Нации и национализм после 1780 года - страница 23
Едва ли они могли ошибиться в своем прогнозе более поразительным образом. Отсюда также следует, что нации и национализм как правило не представляли тогда важнейшую внутреннюю проблему для политических образований, достигших статуса «наций-государств», какими бы разнородными в национальном смысле ни являлись они по современным стандартам, хотя подобные проблемы доставляли немало беспокойства не-национальным империям, которые не были (анахронистически) «многонациональными». Ни одно из европейских государств к западу от Рейна — кроме Британии с ее вечной ирландской аномалией — еще не сталкивалось с серьезными осложнениями по этой части. Сказанное не означает, что политики ничего не знали о существовании каталонцев или басков, бретонцев или фламандцев, шотландцев или валлийцев; в них, однако, видели главным образом фактор, способный выступить за или против какой-то общегосударственной политической силы. Так, шотландцы и валлийцы выступали в роли подкрепления для либерализма, бретонцы и фламандцы — как союзники католического традиционализма. Разумеется, политические режимы наций-государств по-прежнему с большой для себя выгодой пользовались отсутствием демократической избирательной системы, которой суждено было в будущем подорвать национальную теорию и практику либерализма — как, впрочем, и многое другое в либерализме XIX века.

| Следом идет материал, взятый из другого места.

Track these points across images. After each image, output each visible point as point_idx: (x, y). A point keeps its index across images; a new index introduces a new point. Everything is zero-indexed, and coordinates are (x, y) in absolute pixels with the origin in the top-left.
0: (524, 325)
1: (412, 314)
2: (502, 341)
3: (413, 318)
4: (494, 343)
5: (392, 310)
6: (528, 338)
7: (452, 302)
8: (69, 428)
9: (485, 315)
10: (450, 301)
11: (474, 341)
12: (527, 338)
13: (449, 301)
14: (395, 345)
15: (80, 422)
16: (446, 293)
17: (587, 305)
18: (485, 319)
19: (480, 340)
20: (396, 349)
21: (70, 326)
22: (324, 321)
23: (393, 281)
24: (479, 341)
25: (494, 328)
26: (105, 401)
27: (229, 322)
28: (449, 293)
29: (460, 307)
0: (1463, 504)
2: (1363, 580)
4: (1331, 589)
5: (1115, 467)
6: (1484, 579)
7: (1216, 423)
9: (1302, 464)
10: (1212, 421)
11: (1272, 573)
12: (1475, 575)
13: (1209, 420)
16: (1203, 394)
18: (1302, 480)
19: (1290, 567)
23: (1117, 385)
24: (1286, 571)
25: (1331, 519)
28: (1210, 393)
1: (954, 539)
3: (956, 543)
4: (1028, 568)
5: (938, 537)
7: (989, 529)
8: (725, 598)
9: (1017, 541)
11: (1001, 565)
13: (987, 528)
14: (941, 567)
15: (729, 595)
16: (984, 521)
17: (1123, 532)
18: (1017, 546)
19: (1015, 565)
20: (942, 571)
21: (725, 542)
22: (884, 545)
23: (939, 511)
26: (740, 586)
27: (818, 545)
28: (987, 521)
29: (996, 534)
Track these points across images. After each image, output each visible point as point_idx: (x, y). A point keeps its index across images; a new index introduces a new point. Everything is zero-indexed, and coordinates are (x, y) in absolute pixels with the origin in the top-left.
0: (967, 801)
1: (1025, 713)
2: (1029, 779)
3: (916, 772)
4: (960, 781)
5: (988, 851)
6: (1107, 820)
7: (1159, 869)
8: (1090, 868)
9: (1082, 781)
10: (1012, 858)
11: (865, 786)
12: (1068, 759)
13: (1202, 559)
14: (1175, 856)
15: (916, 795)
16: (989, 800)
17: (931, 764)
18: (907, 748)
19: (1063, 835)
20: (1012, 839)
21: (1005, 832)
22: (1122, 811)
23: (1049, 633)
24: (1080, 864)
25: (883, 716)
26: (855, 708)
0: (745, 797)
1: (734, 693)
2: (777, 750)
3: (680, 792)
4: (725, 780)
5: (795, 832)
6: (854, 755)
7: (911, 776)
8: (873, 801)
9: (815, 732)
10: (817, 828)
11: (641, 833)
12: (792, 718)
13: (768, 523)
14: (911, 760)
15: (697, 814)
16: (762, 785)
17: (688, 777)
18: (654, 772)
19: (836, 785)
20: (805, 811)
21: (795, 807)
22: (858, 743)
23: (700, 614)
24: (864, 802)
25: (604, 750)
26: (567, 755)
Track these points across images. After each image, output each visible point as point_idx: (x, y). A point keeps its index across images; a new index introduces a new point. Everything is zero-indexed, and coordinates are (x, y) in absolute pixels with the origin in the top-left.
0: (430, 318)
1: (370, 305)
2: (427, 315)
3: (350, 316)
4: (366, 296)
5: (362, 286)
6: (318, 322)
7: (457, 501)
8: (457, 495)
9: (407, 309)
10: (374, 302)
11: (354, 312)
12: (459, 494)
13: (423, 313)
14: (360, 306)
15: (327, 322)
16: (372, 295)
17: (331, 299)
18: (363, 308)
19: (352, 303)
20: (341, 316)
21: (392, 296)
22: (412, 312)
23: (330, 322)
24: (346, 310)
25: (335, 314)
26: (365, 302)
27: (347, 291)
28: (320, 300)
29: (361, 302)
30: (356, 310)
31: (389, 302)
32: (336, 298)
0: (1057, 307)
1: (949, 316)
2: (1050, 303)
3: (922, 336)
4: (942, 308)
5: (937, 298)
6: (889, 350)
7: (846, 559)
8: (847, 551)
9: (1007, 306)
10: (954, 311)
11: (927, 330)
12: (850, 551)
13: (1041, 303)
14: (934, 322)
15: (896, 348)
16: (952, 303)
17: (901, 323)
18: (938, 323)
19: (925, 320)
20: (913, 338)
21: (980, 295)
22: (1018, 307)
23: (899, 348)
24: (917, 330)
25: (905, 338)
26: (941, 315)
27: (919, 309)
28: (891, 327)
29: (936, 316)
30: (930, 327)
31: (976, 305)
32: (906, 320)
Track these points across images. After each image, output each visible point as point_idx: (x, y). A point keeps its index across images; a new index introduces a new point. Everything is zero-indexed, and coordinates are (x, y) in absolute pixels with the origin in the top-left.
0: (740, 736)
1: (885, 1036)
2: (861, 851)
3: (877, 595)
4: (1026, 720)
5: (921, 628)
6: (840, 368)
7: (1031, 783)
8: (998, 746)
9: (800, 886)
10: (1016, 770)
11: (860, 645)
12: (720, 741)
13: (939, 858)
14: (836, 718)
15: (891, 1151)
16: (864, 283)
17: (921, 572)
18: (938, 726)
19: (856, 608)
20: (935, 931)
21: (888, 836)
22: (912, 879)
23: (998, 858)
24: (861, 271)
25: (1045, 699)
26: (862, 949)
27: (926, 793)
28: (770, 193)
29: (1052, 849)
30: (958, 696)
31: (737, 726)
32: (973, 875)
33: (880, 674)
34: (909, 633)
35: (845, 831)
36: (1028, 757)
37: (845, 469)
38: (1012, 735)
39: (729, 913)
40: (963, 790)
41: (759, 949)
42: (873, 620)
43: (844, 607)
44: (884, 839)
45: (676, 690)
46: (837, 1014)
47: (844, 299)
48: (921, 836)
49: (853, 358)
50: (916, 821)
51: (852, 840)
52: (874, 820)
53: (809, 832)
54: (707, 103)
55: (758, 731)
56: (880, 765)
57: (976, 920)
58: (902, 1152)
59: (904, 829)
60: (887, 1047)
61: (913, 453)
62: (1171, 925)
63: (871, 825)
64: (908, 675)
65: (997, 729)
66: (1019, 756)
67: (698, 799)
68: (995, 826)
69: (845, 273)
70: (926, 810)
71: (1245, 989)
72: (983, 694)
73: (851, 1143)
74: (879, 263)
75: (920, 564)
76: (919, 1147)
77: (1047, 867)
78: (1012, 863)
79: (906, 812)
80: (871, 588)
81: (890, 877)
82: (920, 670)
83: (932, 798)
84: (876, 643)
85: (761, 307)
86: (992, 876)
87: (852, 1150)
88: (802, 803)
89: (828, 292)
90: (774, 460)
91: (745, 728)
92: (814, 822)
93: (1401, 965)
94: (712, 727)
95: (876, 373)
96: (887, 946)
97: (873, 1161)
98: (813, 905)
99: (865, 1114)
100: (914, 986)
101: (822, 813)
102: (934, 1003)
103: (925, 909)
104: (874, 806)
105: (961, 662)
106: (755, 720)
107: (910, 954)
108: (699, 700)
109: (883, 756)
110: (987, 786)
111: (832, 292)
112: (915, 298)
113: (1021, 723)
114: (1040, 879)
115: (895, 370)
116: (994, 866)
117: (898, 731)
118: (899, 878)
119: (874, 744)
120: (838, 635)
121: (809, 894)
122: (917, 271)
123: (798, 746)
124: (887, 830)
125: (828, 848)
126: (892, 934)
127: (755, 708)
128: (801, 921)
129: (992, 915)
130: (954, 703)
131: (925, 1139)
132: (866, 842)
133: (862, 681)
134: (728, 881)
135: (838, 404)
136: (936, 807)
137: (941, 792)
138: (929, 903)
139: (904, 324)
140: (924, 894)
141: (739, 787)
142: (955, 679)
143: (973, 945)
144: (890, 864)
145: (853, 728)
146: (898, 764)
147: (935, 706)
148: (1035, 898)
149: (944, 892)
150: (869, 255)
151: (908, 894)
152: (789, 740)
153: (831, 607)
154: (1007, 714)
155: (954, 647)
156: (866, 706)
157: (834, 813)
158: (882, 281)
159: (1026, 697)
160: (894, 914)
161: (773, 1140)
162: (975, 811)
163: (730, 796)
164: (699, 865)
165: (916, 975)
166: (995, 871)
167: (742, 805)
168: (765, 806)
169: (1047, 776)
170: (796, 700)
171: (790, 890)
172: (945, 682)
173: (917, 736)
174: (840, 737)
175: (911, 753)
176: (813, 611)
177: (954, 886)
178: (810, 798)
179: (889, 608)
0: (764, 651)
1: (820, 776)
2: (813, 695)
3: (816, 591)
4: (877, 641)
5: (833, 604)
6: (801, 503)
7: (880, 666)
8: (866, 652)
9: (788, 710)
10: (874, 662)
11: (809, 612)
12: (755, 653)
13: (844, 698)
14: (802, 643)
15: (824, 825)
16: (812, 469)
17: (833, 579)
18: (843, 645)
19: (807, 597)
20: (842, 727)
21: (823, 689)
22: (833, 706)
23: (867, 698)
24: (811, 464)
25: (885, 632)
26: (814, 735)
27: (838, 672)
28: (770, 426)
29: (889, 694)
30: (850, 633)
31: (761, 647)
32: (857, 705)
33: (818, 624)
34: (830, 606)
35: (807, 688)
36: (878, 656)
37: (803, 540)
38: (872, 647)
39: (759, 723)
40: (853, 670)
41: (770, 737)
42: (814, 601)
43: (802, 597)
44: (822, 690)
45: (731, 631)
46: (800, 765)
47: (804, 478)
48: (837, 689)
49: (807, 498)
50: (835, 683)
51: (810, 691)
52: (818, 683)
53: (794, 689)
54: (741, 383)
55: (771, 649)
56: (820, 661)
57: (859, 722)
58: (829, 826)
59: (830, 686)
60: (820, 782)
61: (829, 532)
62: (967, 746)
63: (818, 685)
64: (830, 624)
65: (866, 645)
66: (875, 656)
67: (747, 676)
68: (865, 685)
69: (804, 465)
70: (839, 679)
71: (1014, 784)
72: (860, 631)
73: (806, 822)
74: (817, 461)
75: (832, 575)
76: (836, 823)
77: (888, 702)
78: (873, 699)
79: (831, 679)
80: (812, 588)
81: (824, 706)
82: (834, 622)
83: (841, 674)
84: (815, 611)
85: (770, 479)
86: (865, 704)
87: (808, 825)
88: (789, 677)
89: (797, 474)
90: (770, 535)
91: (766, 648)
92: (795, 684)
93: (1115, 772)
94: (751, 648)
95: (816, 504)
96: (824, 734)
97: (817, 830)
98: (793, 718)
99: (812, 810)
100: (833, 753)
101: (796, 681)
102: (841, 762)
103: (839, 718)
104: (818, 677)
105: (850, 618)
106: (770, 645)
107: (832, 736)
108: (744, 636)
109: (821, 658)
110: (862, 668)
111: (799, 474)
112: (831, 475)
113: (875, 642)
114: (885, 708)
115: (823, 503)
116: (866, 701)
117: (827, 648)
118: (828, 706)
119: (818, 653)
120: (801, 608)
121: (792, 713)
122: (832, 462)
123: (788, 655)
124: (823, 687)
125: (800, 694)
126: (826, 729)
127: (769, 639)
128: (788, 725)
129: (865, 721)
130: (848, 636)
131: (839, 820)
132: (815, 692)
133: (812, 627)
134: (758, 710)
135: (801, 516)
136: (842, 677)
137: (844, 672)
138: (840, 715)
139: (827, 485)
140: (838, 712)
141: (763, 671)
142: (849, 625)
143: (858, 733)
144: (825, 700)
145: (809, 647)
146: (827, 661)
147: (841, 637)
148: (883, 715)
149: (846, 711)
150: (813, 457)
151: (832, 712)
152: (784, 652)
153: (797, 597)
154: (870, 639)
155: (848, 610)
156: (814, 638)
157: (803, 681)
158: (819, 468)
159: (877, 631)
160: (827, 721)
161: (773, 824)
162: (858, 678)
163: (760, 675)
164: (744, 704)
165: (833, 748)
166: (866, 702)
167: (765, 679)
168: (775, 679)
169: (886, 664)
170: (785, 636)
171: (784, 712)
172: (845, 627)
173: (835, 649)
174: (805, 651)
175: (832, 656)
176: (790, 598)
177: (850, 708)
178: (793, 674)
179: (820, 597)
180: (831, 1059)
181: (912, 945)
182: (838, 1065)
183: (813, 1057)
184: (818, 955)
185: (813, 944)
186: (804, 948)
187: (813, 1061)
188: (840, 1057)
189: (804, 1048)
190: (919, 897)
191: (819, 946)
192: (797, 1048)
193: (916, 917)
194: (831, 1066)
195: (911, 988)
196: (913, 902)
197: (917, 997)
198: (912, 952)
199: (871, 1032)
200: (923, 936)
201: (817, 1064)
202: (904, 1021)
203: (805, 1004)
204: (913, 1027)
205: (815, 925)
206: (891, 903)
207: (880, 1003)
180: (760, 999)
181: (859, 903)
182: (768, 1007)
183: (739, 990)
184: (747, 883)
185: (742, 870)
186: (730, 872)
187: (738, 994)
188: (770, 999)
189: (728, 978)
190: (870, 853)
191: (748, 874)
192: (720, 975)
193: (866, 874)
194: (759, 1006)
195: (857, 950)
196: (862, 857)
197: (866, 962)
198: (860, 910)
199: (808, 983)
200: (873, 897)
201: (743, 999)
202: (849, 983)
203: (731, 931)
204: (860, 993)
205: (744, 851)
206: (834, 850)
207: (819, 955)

Вероятно, именно поэтому серьезные теоретические исследования по национализму были в либеральную эпоху немногочисленными и носили какой-то случайный и нерегулярный характер. Такие наблюдатели, как Милль и Ренан, довольно равнодушно относились к составляющим «национального чувства» (к этносу) — вопреки страстной увлеченности викторианцев проблемами «расы» (языком, религией, территорией, историей, культурой и прочим): ведь то, какой именно из этих факторов будет сочтен наиболее важным, с точки зрения практической политики тогда еще не играло особой роли. Однако начиная с 1880-х годов дискуссии по «национальному вопросу» приобретают серьезность и остроту, особенно среди социалистов, поскольку политическое влияние национальных лозунгов на массы потенциальных или действительных избирателей или сторонников массовых политических движений превратилось теперь в насущный вопрос реальной политики. Дебаты по таким вопросам, как теоретические критерии статуса нации, стали теперь бурными и страстными, поскольку предполагалось, что любой конкретный ответ влечет за собой вполне определенную политическую программу и особую стратегию политической борьбы. Эти вопросы были важны не только для правительств, сталкивавшихся с различными видами национальных движений и притязаний, но и для политических партий, которые стремились привлечь избирателей, опираясь на национальные, ненациональные или альтернативные национальные лозунги. Социалистам центральной и восточной Европы было далеко не безразлично, на какой именно теоретической основе разрабатывается понятие нации и ее будущего. Маркс и Энгельс, подобно Миллю и Ренану, считали подобные вопросы второстепенными. Зато во Втором Интернационале подобные дискуссии играли решающую роль, и целое созвездие выдающихся личностей (или тех, кого знаменитость ожидала в будущем) — Каутский, Роза Люксембург, Бауэр, Ленин и Сталин — посвятили им серьезные работы. Но если подобные проблемы занимали марксистских теоретиков, то, скажем, для сербов и хорватов, македонцев и болгар также было чрезвычайно важно — с практической точки зрения, — какое именно определение будет дано «южнославянской» национальности.[95]
«Принцип национальности», о котором спорили дипломаты и который изменил карту Европы в 1830–1878 гг., отличался, таким образом, от феномена политического национализма, игравшего все более важную роль в эпоху массовой политики и демократизации европейских государств. Во времена Мадзини еще не имело особого значения то обстоятельство, что для большинства итальянцев никакого Рисорджименто вообще не существовало, что и признал Массимо Д'Адзельо в своей знаменитой речи: «Италию мы уже создали, теперь нам предстоит создать итальянцев».